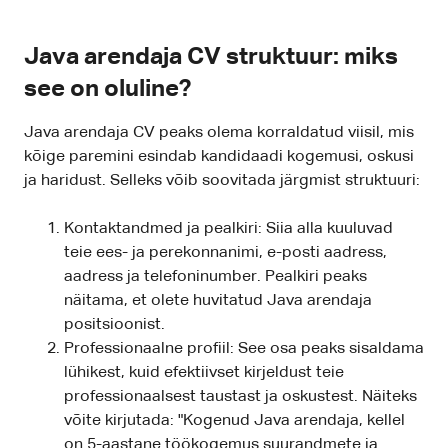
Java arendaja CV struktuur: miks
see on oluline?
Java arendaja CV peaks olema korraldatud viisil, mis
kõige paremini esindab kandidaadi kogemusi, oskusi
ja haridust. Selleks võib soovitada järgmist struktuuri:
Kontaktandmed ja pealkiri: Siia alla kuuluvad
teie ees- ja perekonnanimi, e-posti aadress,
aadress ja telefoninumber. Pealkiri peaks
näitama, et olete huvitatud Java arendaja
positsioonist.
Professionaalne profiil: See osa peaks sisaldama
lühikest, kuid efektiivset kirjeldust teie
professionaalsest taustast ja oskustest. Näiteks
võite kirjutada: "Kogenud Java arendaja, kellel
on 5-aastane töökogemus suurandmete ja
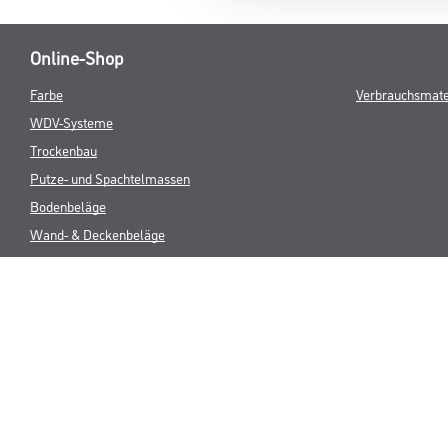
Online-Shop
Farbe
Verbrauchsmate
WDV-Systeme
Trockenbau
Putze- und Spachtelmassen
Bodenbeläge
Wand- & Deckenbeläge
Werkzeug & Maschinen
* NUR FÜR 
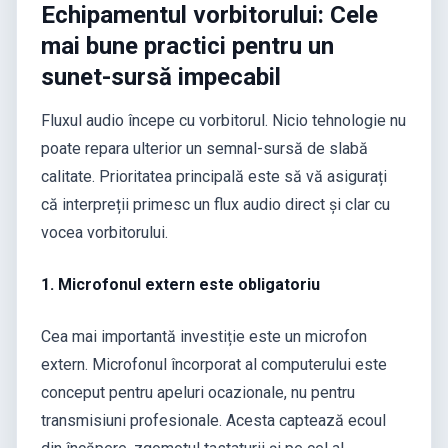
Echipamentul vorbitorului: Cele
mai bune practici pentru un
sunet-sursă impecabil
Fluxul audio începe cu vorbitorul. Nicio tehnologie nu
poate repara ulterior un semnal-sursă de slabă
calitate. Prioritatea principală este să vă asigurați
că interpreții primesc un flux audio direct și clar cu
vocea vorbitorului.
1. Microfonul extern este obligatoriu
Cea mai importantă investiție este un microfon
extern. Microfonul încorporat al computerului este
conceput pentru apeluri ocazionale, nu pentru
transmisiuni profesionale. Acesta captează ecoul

▬▬▬▬▬▬

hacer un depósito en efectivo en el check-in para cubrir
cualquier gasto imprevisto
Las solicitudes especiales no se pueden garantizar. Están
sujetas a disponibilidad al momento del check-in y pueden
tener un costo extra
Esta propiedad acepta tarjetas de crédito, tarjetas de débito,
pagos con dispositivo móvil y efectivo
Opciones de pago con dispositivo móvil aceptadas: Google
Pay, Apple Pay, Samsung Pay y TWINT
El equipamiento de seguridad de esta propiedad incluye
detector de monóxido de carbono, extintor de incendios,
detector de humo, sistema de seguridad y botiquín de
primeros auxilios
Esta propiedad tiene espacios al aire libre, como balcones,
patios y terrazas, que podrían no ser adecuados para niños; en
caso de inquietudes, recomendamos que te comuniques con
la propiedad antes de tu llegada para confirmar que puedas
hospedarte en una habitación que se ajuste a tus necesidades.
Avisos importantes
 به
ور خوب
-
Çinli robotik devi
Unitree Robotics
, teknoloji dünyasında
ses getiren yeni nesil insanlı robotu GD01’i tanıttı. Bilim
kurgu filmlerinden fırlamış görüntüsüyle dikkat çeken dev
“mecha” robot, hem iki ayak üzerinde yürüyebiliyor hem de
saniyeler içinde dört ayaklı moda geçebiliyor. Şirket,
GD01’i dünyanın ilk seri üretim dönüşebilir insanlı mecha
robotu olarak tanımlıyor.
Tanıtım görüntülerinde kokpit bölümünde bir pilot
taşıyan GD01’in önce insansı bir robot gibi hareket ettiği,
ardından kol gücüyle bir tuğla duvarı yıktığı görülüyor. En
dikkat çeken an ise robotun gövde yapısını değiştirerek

▬▬▬▬▬▬

Give back exactly the lines of the listing above from the one that contains "lühikest, kuid efektiivset kirjeldust teie" up to and including the one that contains "transmisiuni profesionale. Acesta", but not the pictures, and no other lines.

EXPECTED ANSWER:
lühikest, kuid efektiivset kirjeldust teie
professionaalsest taustast ja oskustest. Näiteks
võite kirjutada: "Kogenud Java arendaja, kellel
on 5-aastane töökogemus suurandmete ja
Online-Shop
Farbe
Verbrauchsmate
WDV-Systeme
Trockenbau
Putze- und Spachtelmassen
Bodenbeläge
Wand- & Deckenbeläge
Werkzeug & Maschinen
* NUR FÜR 
Echipamentul vorbitorului: Cele
mai bune practici pentru un
sunet-sursă impecabil
Fluxul audio începe cu vorbitorul. Nicio tehnologie nu
poate repara ulterior un semnal-sursă de slabă
calitate. Prioritatea principală este să vă asigurați
că interpreții primesc un flux audio direct și clar cu
vocea vorbitorului.
1. Microfonul extern este obligatoriu
Cea mai importantă investiție este un microfon
extern. Microfonul încorporat al computerului este
conceput pentru apeluri ocazionale, nu pentru
transmisiuni profesionale. Acesta captează ecoul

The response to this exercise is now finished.